━━━ DATASET
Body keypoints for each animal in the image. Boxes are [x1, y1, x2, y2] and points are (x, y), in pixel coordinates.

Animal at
━━━━━━
━━━ DATASET
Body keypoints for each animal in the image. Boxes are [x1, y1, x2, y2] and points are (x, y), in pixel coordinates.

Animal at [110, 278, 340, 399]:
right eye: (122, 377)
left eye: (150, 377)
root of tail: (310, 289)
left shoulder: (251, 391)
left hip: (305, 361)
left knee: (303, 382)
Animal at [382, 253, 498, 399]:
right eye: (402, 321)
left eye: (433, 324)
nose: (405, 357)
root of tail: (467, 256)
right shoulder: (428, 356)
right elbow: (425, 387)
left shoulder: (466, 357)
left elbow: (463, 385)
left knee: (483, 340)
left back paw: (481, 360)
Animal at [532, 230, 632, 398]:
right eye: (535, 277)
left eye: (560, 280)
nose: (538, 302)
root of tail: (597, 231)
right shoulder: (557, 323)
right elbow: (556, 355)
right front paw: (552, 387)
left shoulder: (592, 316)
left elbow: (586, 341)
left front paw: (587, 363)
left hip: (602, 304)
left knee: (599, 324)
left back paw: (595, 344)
━━━━━━
Out of the material above, output word for word the line with "left shoulder: (466, 357)", the line with "left back paw: (595, 344)", and all lines between them, with nothing else.

left shoulder: (466, 357)
left elbow: (463, 385)
left knee: (483, 340)
left back paw: (481, 360)
Animal at [532, 230, 632, 398]:
right eye: (535, 277)
left eye: (560, 280)
nose: (538, 302)
root of tail: (597, 231)
right shoulder: (557, 323)
right elbow: (556, 355)
right front paw: (552, 387)
left shoulder: (592, 316)
left elbow: (586, 341)
left front paw: (587, 363)
left hip: (602, 304)
left knee: (599, 324)
left back paw: (595, 344)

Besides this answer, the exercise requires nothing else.